[BEGIN]
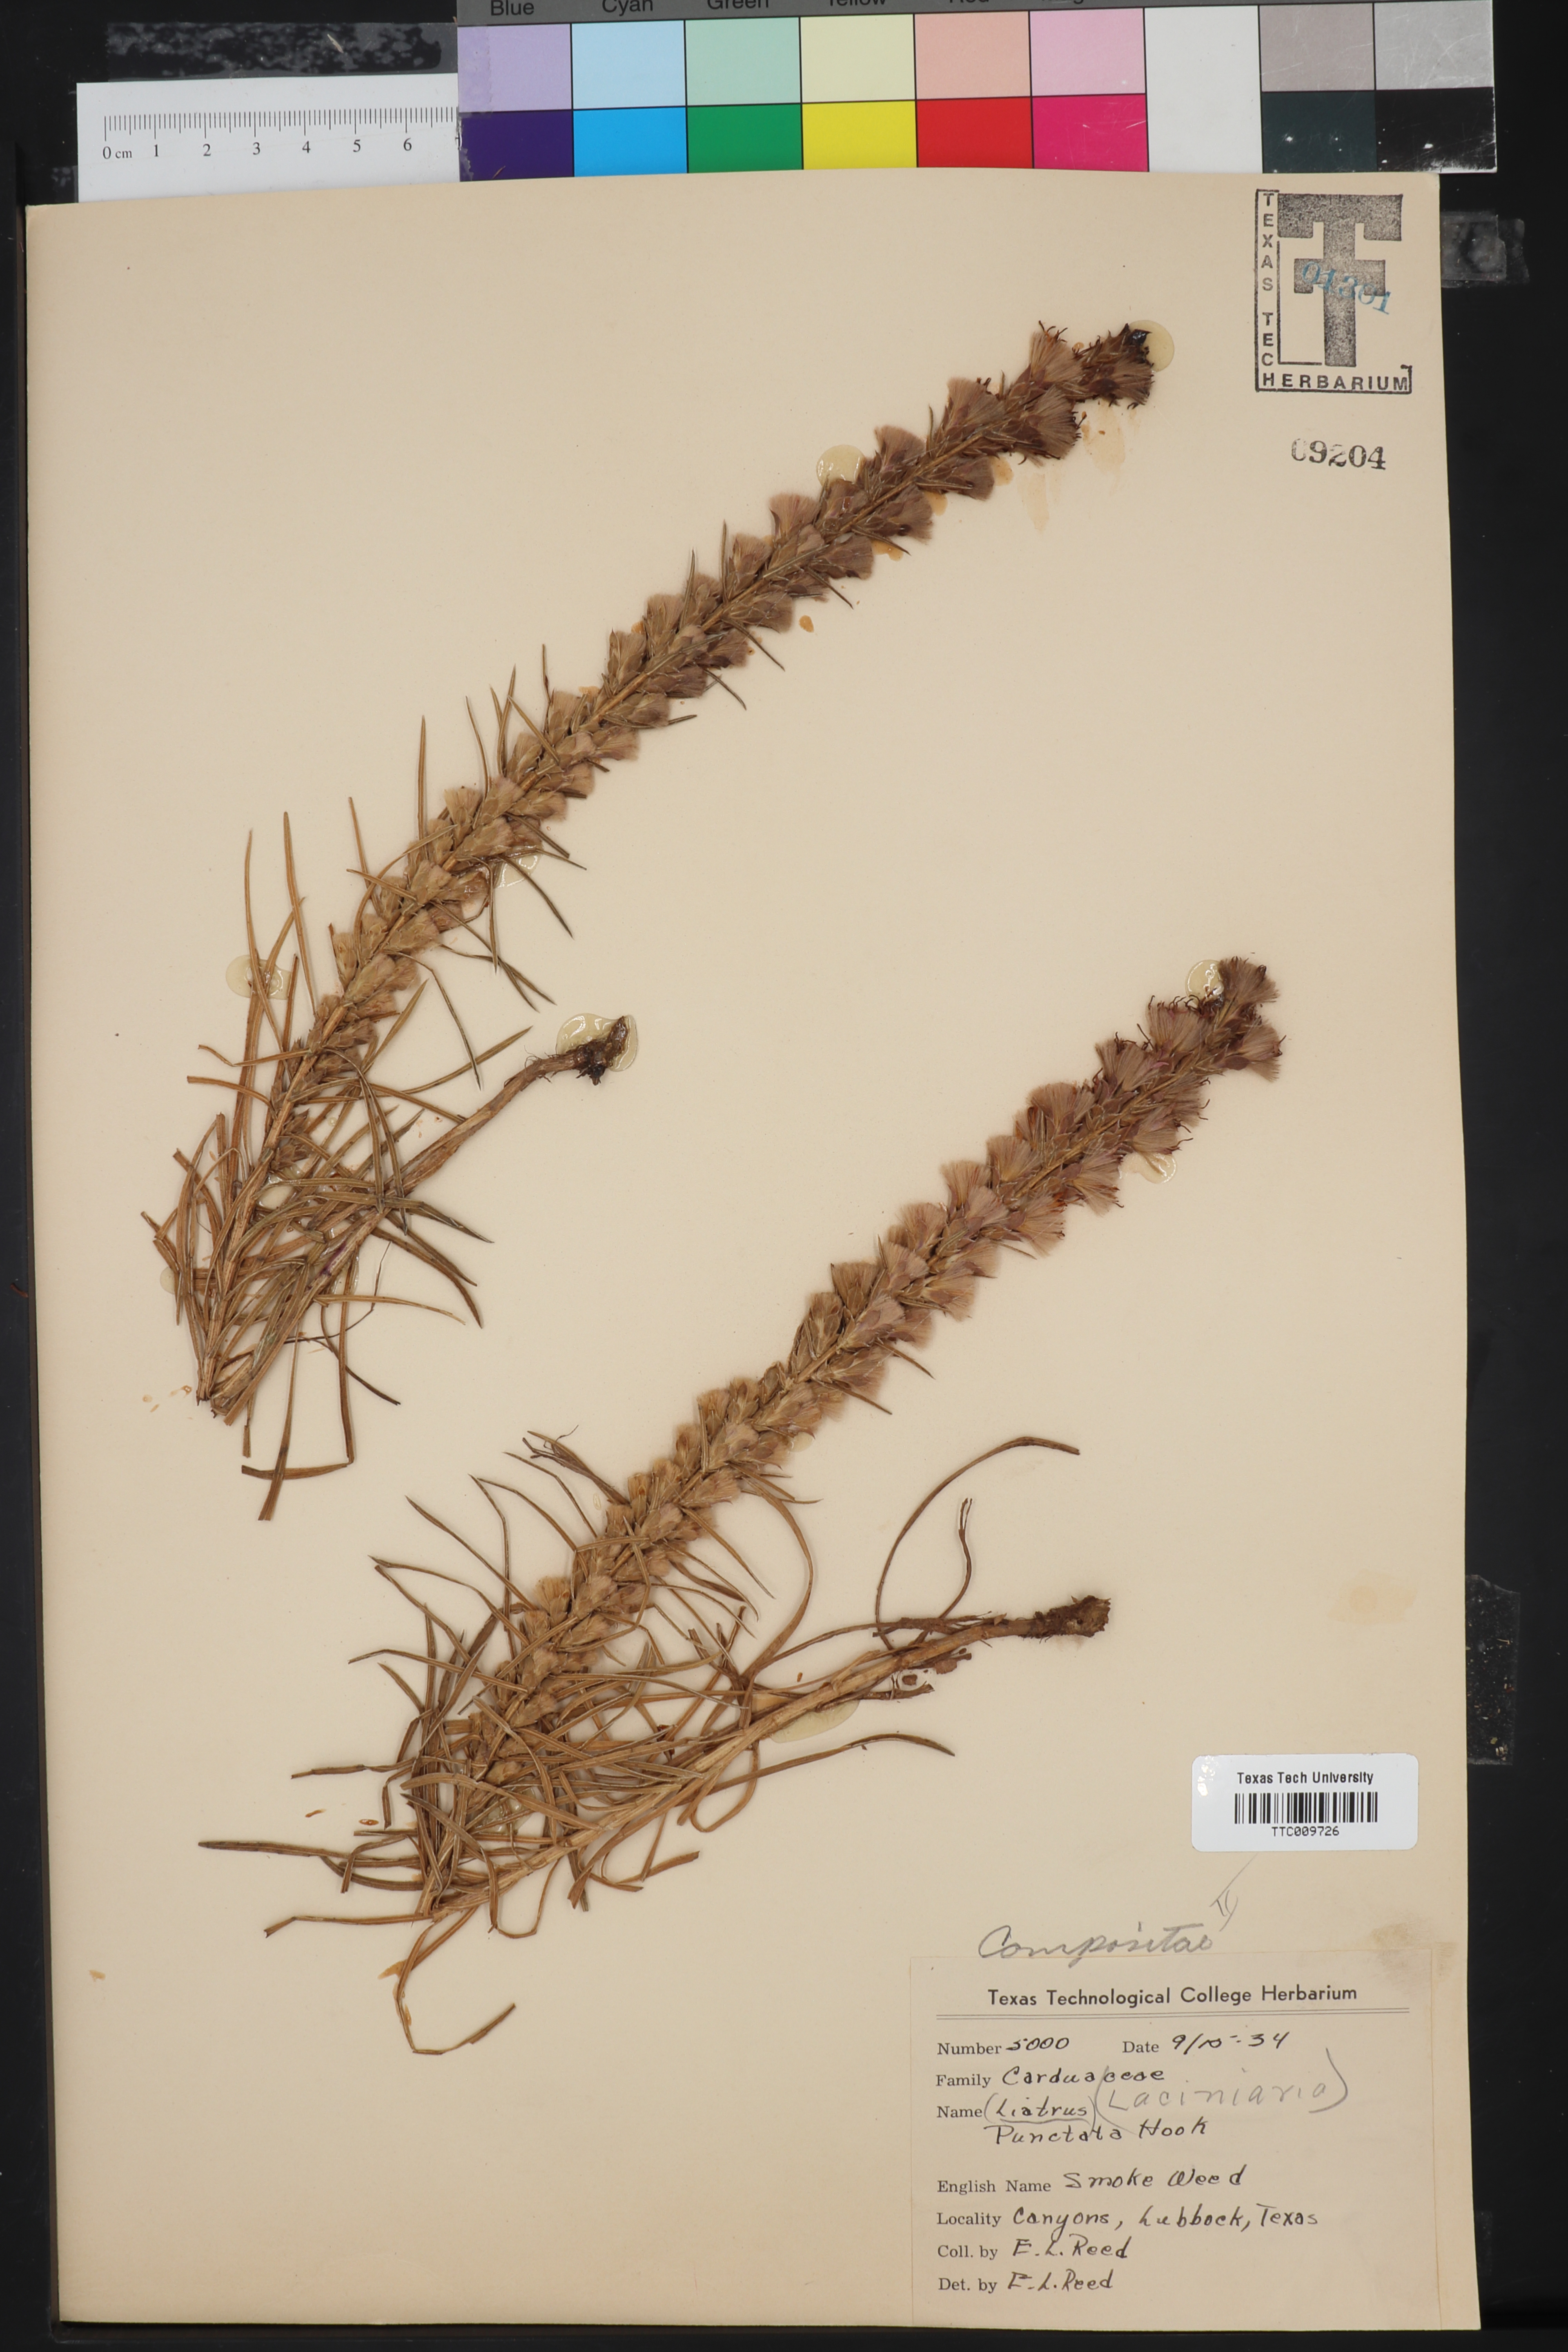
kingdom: Plantae
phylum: Tracheophyta
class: Magnoliopsida
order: Asterales
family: Asteraceae
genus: Liatris
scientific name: Liatris punctata
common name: Dotted gayfeather
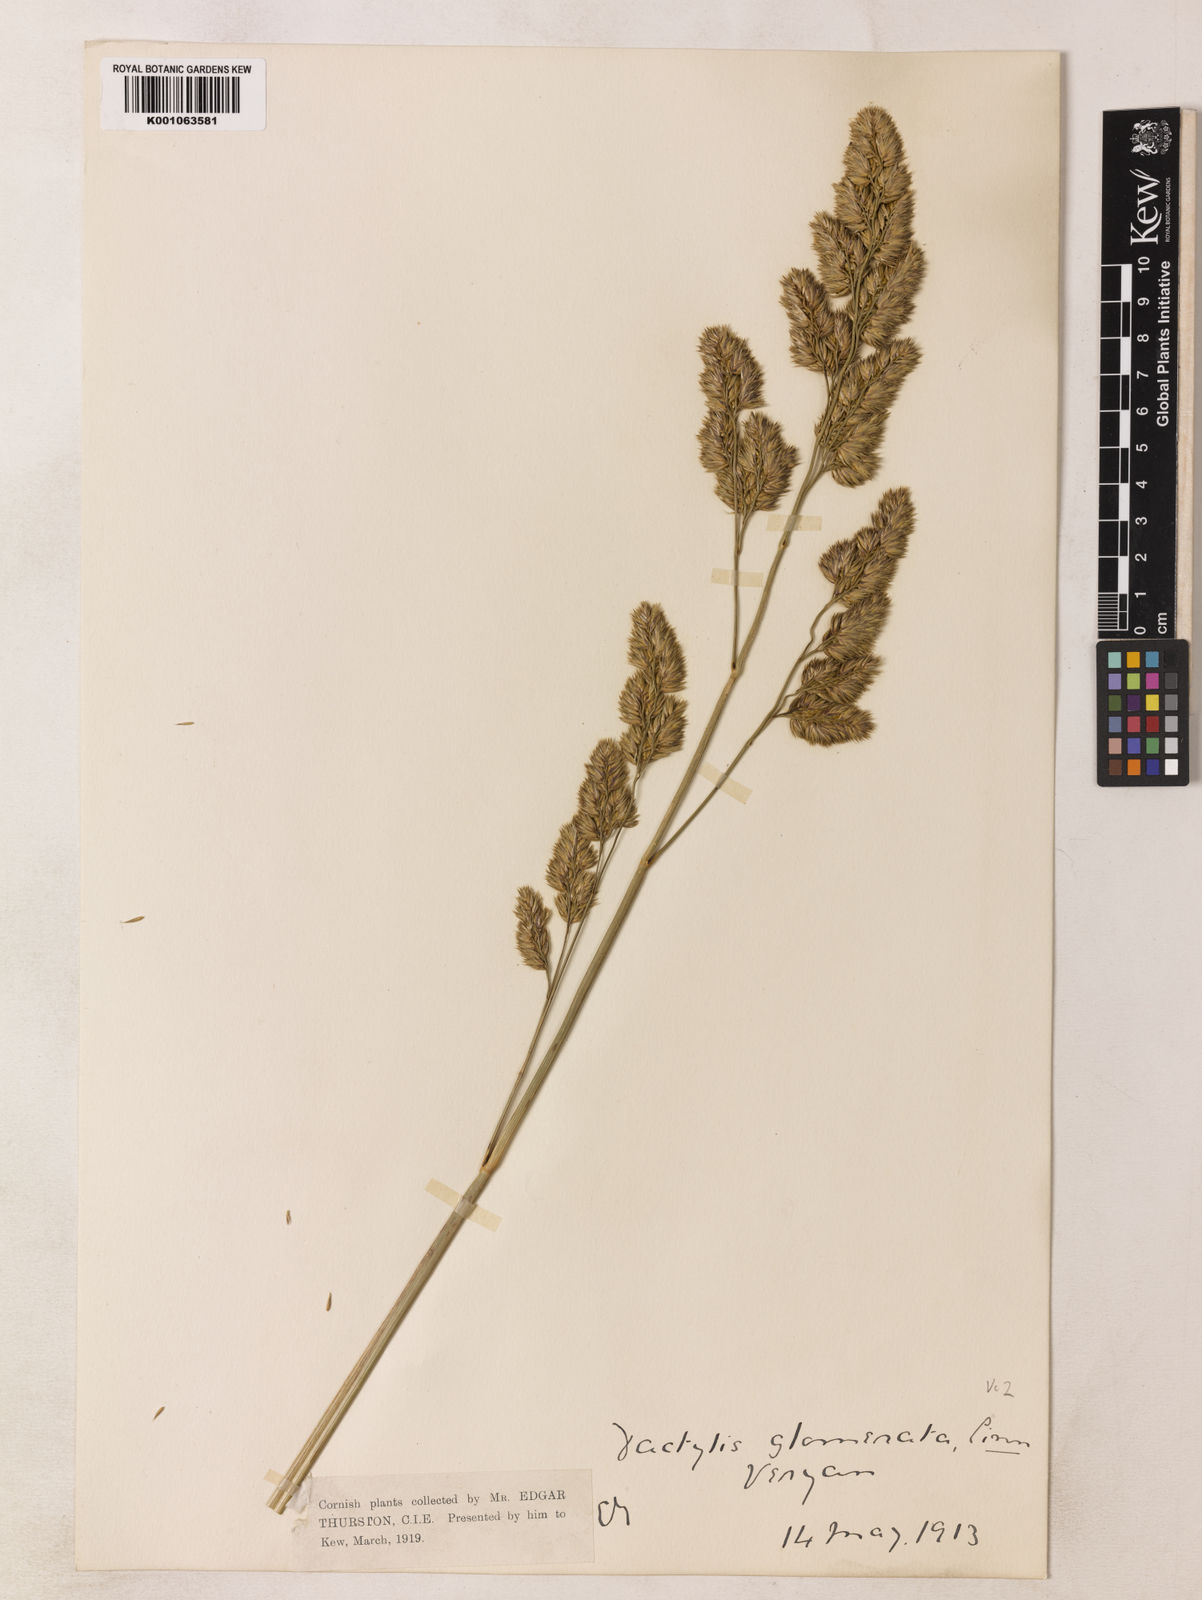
[END]
Can you rewrite the entries from the line containing "class: Magnoliopsida" through the end of the entries, replacing "name" with "label" and changing nothing else? Leave the pictures out of your answer.

▸ **CORRECT OUTPUT**
class: Magnoliopsida
order: Asterales
family: Asteraceae
genus: Liatris
scientific label: Liatris punctata
common label: Dotted gayfeather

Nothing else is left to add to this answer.